Note that UTC time is the same everywhere in the world. Your local time is offset from UTC, typically based on your geographic location and whether or not some form of Daylight Savings Time is in effect. This is a simple addition or subtraction which is performed by your system. But it does not feed back into the receiver's calculations. The receiver doesn't care about anything except UTC. And as explained here, GMT is a time zone tied to certain geographic locations, whereas UTC is a time standard.
I can only guess as to why your system is having difficulty getting a fix. In my personal experience, weak signals are typically the culprit.

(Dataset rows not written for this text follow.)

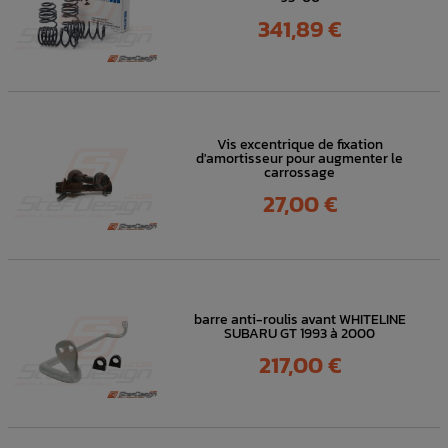
Prix
341,89 €
Vis excentrique de fixation
d'amortisseur pour augmenter le
carrossage
Prix
27,00 €
barre anti-roulis avant WHITELINE
SUBARU GT 1993 à 2000
Prix
217,00 €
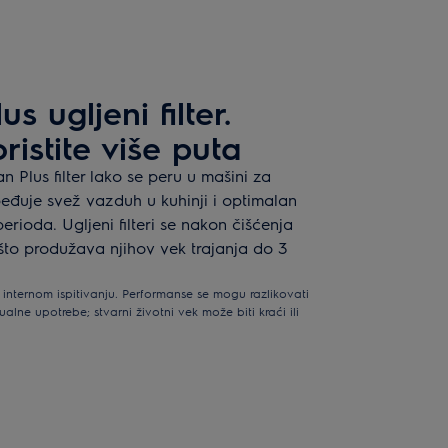
 ugljeni filter.
oristite više puta
 Plus filter lako se peru u mašini za
eđuje svež vazduh u kuhinji i optimalan
rioda. Ugljeni filteri se nakon čišćenja
što produžava njihov vek trajanja do 3
 internom ispitivanju. Performanse se mogu razlikovati
alne upotrebe; stvarni životni vek može biti kraći ili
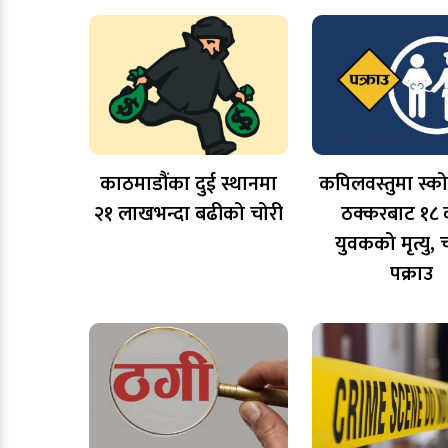
काठमाडौंका दुई स्थानमा
कपिलवस्तुमा स्को
२१ लाखभन्दा बढीको चोरी
ठक्करबाट १८ व
युवकको मृत्यु
पक्राउ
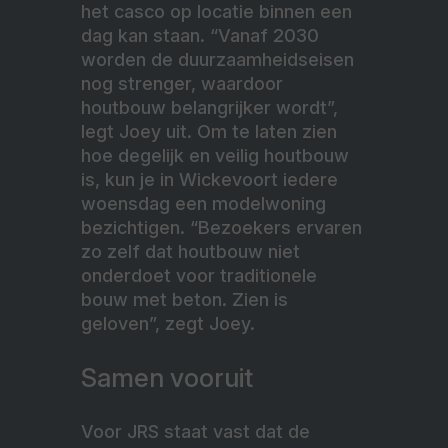
het casco op locatie binnen een
dag kan staan. “Vanaf 2030
worden de duurzaamheidseisen
nog strenger, waardoor
houtbouw belangrijker wordt”,
legt Joey uit. Om te laten zien
hoe degelijk en veilig houtbouw
is, kun je in Wickevoort iedere
woensdag een modelwoning
bezichtigen. “Bezoekers ervaren
zo zelf dat houtbouw niet
onderdoet voor traditionele
bouw met beton. Zien is
geloven”, zegt Joey.
Samen vooruit
Voor JRS staat vast dat de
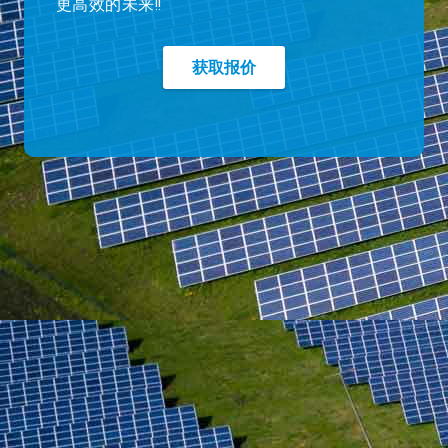
更高效的未来!!
获取报价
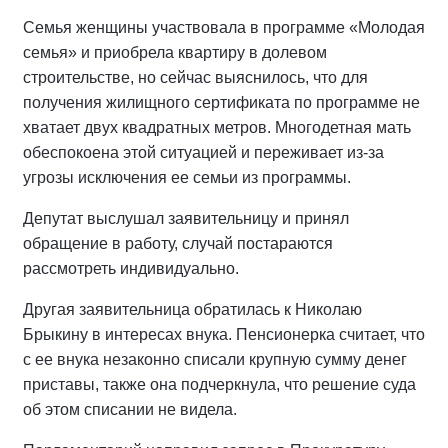
Семья женщины участвовала в программе «Молодая
семья» и приобрела квартиру в долевом
строительстве, но сейчас выяснилось, что для
получения жилищного сертификата по программе не
хватает двух квадратных метров. Многодетная мать
обеспокоена этой ситуацией и переживает из-за
угрозы исключения ее семьи из программы.
Депутат выслушал заявительницу и принял
обращение в работу, случай постараются
рассмотреть индивидуально.
Другая заявительница обратилась к Николаю
Брыкину в интересах внука. Пенсионерка считает, что
с ее внука незаконно списали крупную сумму денег
приставы, также она подчеркнула, что решение суда
об этом списании не видела.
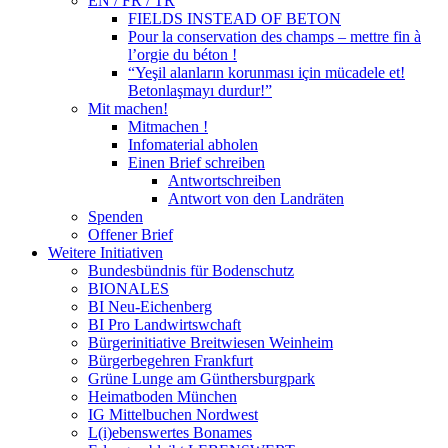
EN / FR / TR
FIELDS INSTEAD OF BETON
Pour la conservation des champs – mettre fin à
l’orgie du béton !
“Yeşil alanların korunması için mücadele et!
Betonlaşmayı durdur!”
Mit machen!
Mitmachen !
Infomaterial abholen
Einen Brief schreiben
Antwortschreiben
Antwort von den Landräten
Spenden
Offener Brief
Weitere Initiativen
Bundesbündnis für Bodenschutz
BIONALES
BI Neu-Eichenberg
BI Pro Landwirtswchaft
Bürgerinitiative Breitwiesen Weinheim
Bürgerbegehren Frankfurt
Grüne Lunge am Günthersburgpark
Heimatboden München
IG Mittelbuchen Nordwest
L(i)ebenswertes Bonames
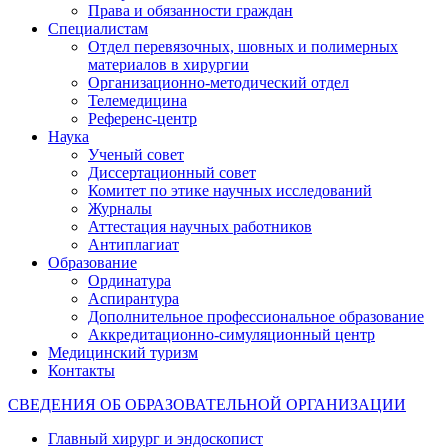
Права и обязанности граждан
Специалистам
Отдел перевязочных, шовных и полимерных
материалов в хирургии
Организационно-методический отдел
Телемедицина
Референс-центр
Наука
Ученый совет
Диссертационный совет
Комитет по этике научных исследований
Журналы
Аттестация научных работников
Антиплагиат
Образование
Ординатура
Аспирантура
Дополнительное профессиональное образование
Аккредитационно-симуляционный центр
Медицинский туризм
Контакты
СВЕДЕНИЯ ОБ ОБРАЗОВАТЕЛЬНОЙ ОРГАНИЗАЦИИ
Главный хирург и эндоскопист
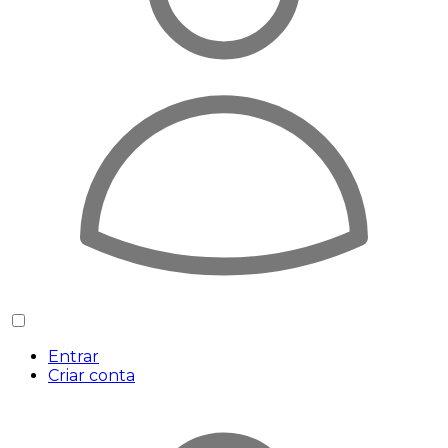
Entrar
Criar conta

Weak signals can result from any of several causes; e.g.:
antenna not mounted or connected properly to the receiver,
physical obstructions that attenuate the GPS signals (e.g. being indoors, perhaps in a basement not near a window)
using an improper antenna (many GPS receivers employ "active" antennas, and simply do not function well without them)
All I can suggest is trying to move your receiver & antenna to a different location (out-of-doors?) & checking to see if that improves acquisition time, and double-checking your receiver manufacturer's specs to ensure you have the proper antenna.